Colloque hors les murs Gilets Jaunes à Bordeaux – 16 et 17 novembre 2022
« De la valse des ronds-points aux cahiers de la colère »…
A l’échelle nationale, Bordeaux et le département de la Gironde ont figuré parmi les territoires où l’impact et les manifestations des Gilets Jaunes ont été les plus fort·es . C’est ce rapport de forces construit par les Gilets Jaunes d’une part, et l’engagement d’équipes de recherche de différentes disciplines universitaires motivées par l’irruption des Gilets Jaunes d’autre part, qui ont rendu possible à la fois la prise en compte des Gilets Jaunes par les collectivités locales à Bordeaux et ailleurs en Gironde, une remarquable couverture de presse et enfin l’organisation de ce colloque les 16 et 17 novembre, date anniversaire de l’irruption du mouvement.
Il s’agit là d’une initiative originale, la seule en France, accueillie d’abord par les Archives départementales et le lendemain par le Musée d’Aquitaine, et impulsée par l’Association citoyenne « Pourquoi pas 33 », avec plusieurs Gilets Jaunes de Bordeaux et de Gironde. Ceux-ci et celles-ci étaient présent·es dans la salle, intervenant·es dans les débats et les tables-rondes tout au long des deux journées, dans une ambiance à la fois très attentive et fort chaleureuse, avec une mixité générationnelle et de genre.
La première journée a été marquée en matinée par un retour sur l’expérience extraordinaire des cahiers de doléance, leur contenu, leurs exigences, que ce soit en milieu urbain ou en milieu rural. Le travail de dépouillement des cahiers de doléance confirme, s’il en était besoin, les thématiques et les exigences majeures des Gilets Jaunes, centrées sur la démocratie réelle (la place prise par le RIC), la dignité et le respect, la justice sociale et climatique, et, faut-il le rappeler, une dimension profondément pacifique et le refus généralisé de la violence. Il a été redit aussi avec force -mais il est bon d’y revenir sans cesse!- que les thématiques sécuritaires et autres discours stigmatisants sur l’islam et l’immigration, tant entendu·es pendant la double campagne électorale et de manière générale dans la sphère politique et médiatique, ont été quasi-absent·es des cahiers de doléance étudiés par les équipes de recherche !
______________________________
> _Problèmes à résoudre_:
**a)** Recopiez mot pour mot tout ce qui va de « Il s’agit là » jusqu'à « et de genre. » dans l'article sur le colloque des Gilets Jaunes.
**b)** Répondez brièvement aux questions suivantes d'après l'article sur le colloque des Gilets Jaunes.
(i) Quelle institution a accueilli le colloque en premier ?
(ii) Quelle association a impulsé cette initiative ?
(iii) Sur quoi la matinée de la première journée a-t-elle porté ?
**c)** Continuez l'article sur le colloque des Gilets Jaunes à partir de sa dernière phrase.

> _Informations fournies_:
______________________________
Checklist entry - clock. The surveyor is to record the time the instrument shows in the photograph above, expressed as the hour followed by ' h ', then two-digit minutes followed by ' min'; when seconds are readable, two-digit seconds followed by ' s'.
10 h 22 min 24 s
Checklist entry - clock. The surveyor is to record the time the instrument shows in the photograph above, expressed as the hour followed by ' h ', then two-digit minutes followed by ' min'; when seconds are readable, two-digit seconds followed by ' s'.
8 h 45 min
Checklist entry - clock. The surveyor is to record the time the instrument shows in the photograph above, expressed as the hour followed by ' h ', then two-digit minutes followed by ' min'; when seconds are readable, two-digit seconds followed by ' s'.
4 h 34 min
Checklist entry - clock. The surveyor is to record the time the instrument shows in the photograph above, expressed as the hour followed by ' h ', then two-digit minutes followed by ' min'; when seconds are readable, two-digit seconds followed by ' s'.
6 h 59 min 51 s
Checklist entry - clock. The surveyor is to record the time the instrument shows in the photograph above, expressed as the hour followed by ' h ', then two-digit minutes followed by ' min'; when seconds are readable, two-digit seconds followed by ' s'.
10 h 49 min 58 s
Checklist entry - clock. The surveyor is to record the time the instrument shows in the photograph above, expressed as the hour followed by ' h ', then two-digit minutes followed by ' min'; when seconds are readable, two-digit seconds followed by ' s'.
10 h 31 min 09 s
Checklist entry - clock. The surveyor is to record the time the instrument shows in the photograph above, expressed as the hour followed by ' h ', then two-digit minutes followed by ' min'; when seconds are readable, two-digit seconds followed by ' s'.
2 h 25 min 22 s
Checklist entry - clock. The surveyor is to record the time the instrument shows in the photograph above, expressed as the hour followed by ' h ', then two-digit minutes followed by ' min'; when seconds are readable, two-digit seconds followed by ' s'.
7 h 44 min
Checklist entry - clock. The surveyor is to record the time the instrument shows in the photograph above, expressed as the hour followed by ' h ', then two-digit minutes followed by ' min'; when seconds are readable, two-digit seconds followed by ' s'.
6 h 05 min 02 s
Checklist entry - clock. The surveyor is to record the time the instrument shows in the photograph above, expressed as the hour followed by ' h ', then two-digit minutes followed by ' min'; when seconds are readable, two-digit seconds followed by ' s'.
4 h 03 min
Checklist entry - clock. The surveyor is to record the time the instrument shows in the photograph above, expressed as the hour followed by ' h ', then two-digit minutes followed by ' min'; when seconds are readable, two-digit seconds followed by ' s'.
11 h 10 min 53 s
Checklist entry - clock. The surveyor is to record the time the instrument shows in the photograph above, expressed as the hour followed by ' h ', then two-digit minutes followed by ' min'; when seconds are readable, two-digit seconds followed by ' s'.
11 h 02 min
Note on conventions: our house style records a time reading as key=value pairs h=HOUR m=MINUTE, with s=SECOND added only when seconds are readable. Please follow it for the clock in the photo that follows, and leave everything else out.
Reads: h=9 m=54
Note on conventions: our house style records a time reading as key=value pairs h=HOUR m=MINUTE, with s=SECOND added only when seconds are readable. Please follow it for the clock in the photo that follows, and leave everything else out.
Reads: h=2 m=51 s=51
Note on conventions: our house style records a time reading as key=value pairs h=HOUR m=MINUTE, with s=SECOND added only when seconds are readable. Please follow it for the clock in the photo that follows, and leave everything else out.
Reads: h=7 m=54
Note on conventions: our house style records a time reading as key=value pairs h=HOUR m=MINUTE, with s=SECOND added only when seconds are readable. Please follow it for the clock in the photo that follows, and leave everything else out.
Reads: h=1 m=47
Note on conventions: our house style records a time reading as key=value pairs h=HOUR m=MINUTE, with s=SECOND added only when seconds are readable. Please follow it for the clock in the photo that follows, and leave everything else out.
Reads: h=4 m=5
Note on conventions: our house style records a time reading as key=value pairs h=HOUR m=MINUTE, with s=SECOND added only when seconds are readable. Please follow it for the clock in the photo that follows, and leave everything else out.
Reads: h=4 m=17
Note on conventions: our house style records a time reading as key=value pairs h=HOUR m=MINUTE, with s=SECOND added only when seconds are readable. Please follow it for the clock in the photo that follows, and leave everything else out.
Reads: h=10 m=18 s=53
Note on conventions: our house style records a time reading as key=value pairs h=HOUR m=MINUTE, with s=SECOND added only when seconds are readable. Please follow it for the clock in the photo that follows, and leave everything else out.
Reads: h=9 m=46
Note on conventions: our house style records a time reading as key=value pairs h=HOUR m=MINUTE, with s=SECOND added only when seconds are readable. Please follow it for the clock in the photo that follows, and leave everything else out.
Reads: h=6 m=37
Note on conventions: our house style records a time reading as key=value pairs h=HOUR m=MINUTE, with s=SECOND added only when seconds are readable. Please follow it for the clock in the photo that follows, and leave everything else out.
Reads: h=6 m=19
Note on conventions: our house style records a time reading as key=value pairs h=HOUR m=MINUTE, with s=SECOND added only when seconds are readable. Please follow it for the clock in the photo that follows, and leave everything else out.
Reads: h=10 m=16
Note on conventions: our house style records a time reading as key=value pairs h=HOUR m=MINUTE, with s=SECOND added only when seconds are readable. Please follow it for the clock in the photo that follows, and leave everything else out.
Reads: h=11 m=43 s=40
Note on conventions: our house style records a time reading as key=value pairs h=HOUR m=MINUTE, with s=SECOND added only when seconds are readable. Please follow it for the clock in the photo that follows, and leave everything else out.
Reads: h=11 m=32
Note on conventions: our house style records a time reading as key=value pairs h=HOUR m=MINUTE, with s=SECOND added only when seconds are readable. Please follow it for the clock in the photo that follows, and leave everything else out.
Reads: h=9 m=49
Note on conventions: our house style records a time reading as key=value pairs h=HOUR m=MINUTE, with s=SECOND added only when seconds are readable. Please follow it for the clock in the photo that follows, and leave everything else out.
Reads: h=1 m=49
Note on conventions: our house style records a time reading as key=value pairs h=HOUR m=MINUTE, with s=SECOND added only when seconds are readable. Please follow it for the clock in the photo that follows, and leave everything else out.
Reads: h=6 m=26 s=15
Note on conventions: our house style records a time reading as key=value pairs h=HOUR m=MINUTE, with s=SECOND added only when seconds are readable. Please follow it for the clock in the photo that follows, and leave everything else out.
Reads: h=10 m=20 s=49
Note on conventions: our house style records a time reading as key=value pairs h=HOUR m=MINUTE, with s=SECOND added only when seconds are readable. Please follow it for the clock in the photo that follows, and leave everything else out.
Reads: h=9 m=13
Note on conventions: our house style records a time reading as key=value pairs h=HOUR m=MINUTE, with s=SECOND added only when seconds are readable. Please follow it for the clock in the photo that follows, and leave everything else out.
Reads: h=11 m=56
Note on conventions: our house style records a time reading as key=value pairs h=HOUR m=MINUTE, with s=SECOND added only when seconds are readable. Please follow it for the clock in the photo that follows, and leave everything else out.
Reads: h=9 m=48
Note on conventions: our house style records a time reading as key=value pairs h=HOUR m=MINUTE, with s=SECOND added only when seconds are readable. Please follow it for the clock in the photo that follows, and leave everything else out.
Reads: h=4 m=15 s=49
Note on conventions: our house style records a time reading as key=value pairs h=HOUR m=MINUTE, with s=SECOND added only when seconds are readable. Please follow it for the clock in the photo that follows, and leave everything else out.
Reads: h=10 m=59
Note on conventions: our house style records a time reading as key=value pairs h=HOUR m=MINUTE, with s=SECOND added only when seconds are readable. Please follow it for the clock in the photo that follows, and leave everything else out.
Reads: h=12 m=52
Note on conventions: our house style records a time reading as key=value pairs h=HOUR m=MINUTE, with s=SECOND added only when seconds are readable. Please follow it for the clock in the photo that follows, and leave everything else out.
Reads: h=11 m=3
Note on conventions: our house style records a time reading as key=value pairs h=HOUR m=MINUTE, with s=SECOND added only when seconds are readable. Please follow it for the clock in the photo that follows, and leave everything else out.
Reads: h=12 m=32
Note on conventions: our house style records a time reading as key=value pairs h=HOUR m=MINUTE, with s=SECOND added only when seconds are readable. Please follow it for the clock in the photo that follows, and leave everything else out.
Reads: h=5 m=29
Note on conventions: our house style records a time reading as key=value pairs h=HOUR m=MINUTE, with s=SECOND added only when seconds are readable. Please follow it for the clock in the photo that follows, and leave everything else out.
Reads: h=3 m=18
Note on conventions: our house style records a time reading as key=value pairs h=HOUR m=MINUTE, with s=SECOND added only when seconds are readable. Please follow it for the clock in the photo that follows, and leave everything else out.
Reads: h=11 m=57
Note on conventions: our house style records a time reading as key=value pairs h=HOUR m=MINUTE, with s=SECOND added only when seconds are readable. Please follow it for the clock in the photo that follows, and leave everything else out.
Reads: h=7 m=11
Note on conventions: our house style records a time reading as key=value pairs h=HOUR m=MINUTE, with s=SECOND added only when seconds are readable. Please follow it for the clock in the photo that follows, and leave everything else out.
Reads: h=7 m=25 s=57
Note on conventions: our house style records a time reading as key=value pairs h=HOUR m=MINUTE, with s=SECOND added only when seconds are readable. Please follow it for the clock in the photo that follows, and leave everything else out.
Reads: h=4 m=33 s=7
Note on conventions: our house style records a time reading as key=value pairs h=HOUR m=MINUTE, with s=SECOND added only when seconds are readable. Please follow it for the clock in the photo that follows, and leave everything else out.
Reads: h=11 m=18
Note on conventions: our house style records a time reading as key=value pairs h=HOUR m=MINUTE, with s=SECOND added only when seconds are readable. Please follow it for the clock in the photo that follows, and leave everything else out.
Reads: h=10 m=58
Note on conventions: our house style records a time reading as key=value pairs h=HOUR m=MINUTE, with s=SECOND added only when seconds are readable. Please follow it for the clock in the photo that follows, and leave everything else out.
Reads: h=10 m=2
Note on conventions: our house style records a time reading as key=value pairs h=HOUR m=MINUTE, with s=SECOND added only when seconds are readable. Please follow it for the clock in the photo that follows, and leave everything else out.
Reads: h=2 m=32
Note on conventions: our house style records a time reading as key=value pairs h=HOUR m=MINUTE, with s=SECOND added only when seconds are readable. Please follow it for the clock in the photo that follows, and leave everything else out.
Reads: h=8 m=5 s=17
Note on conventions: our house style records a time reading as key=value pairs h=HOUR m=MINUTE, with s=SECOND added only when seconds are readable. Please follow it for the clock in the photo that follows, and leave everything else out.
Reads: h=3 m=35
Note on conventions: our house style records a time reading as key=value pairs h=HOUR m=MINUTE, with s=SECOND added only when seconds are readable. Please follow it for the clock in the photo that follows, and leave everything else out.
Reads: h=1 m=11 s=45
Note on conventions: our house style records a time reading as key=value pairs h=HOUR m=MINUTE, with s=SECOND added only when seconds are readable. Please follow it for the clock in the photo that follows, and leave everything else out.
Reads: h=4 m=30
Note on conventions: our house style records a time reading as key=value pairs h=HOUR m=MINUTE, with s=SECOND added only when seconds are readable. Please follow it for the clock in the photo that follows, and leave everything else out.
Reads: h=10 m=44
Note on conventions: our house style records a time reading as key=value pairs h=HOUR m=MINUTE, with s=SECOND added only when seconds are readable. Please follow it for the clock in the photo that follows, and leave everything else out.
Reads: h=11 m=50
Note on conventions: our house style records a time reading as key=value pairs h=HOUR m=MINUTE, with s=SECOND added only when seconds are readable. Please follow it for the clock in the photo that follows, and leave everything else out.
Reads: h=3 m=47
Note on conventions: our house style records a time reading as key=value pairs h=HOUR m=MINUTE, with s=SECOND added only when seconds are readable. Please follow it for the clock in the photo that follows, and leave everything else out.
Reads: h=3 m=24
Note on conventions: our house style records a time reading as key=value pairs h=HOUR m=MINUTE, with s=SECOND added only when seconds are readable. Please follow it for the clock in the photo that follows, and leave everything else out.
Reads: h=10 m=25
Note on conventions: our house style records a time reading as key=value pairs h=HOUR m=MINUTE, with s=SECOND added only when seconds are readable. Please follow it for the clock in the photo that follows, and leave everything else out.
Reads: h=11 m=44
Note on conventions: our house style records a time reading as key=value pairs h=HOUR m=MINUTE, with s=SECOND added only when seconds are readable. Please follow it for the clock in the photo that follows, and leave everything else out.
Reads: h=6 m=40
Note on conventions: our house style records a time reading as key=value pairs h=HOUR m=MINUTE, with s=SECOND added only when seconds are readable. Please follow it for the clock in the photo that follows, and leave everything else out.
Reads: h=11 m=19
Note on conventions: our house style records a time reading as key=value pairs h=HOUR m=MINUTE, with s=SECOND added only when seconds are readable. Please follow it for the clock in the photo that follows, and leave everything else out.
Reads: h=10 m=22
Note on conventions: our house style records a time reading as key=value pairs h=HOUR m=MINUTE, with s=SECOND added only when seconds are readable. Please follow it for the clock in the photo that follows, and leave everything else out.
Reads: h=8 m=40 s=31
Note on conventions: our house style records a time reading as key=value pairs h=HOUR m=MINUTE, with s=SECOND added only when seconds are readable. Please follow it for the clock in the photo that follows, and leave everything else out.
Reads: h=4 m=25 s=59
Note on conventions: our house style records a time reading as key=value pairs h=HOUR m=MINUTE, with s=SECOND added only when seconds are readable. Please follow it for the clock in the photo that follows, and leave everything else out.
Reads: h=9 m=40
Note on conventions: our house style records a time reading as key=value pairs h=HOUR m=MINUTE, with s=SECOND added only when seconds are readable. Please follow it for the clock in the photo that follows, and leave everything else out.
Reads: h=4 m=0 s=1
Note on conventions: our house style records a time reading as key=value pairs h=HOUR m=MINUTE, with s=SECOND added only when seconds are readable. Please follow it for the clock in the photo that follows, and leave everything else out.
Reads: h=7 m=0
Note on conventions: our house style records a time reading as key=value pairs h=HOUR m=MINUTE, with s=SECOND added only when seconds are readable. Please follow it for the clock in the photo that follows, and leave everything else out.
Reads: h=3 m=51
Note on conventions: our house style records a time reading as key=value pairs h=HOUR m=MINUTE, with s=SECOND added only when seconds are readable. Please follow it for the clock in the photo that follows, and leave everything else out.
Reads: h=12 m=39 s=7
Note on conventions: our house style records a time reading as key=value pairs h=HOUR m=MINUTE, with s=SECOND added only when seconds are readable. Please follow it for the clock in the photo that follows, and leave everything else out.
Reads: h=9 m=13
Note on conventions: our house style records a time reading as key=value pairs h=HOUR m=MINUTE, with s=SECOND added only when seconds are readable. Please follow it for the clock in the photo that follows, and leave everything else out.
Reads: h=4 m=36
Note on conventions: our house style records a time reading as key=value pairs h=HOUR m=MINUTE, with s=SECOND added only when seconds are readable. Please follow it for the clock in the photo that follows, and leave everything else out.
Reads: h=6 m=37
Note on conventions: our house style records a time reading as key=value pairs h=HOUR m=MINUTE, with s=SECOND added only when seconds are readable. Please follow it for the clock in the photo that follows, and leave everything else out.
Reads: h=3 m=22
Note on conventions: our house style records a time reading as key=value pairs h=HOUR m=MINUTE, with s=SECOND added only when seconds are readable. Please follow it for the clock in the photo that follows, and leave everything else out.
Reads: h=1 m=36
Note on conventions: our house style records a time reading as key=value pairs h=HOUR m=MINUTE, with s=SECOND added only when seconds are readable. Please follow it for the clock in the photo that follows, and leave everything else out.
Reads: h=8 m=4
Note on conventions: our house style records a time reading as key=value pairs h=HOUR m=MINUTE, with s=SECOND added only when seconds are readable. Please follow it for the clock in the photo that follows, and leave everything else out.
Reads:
______________________________
> _Réponses_:
**a)**
Il s’agit là d’une initiative originale, la seule en France, accueillie d’abord par les Archives départementales et le lendemain par le Musée d’Aquitaine, et impulsée par l’Association citoyenne « Pourquoi pas 33 », avec plusieurs Gilets Jaunes de Bordeaux et de Gironde. Ceux-ci et celles-ci étaient présent·es dans la salle, intervenant·es dans les débats et les tables-rondes tout au long des deux journées, dans une ambiance à la fois très attentive et fort chaleureuse, avec une mixité générationnelle et de genre.

**b)**
(i) Les Archives départementales.
(ii) L'Association citoyenne « Pourquoi pas 33 ».
(iii) Sur l'expérience des cahiers de doléance, leur contenu et leurs exigences, en milieu urbain comme en milieu rural.

**c)**
Le mouvement des Gilets Jaunes a été resitué dans un contexte plus général, celui du mouvement des places et des mobilisations anti-austérité.
L’après-midi a été l’occasion de revenir à l’échelle nationale sur l’inventivité et la formidable variété des slogans photographiés de Gilets Jaunes et de banderoles de toute la France : deux caractéristiques marquantes qui, combinées à la radicalité et à l’humour, rappelaient fortement Mai 68.
Le traitement médiatique des Gilets Jaunes a également été analysé, de même que le rôle joué par les réseaux sociaux.
Il y eut aussi une réflexion passionnante sur les aspirations démocratiques des Gilets Jaunes, leur refus de toute représentation et délégation de pouvoir, permettant d’amorcer une autre réflexion sur la démocratie dite participative et les limites des dispositifs institutionnels qui s’en réclament, avant qu’une table-ronde rende compte de la diversité des collectifs des Gilets Jaunes.
La soirée s’est prolongée au cinéma Utopia, avec la projection du films Quartier Général de Nathalie Loubeyre sur les Gilets Jaunes de Montpon-Ménestérol.
La seconde journée a été introduite par l’élu-adjoint bordelais à l’égalité, dans le cadre de la Quinzaine de l’Égalité municipale, faisant le lien entre l’apport du mouvement des Gilets Jaunes et la lutte contre les discriminations.
La suite de la matinée a permis d’élargir l’analyse du mouvement des Gilets Jaunes et de leur fonctionnement à d’autres régions (Occitanie et plus précisément Toulouse) mais aussi d’aborder la question du « spectre des convergences populaires d’hier et d’aujourd’hui », avec y compris un rappel des fondamentaux de la Commune de Paris en 1871.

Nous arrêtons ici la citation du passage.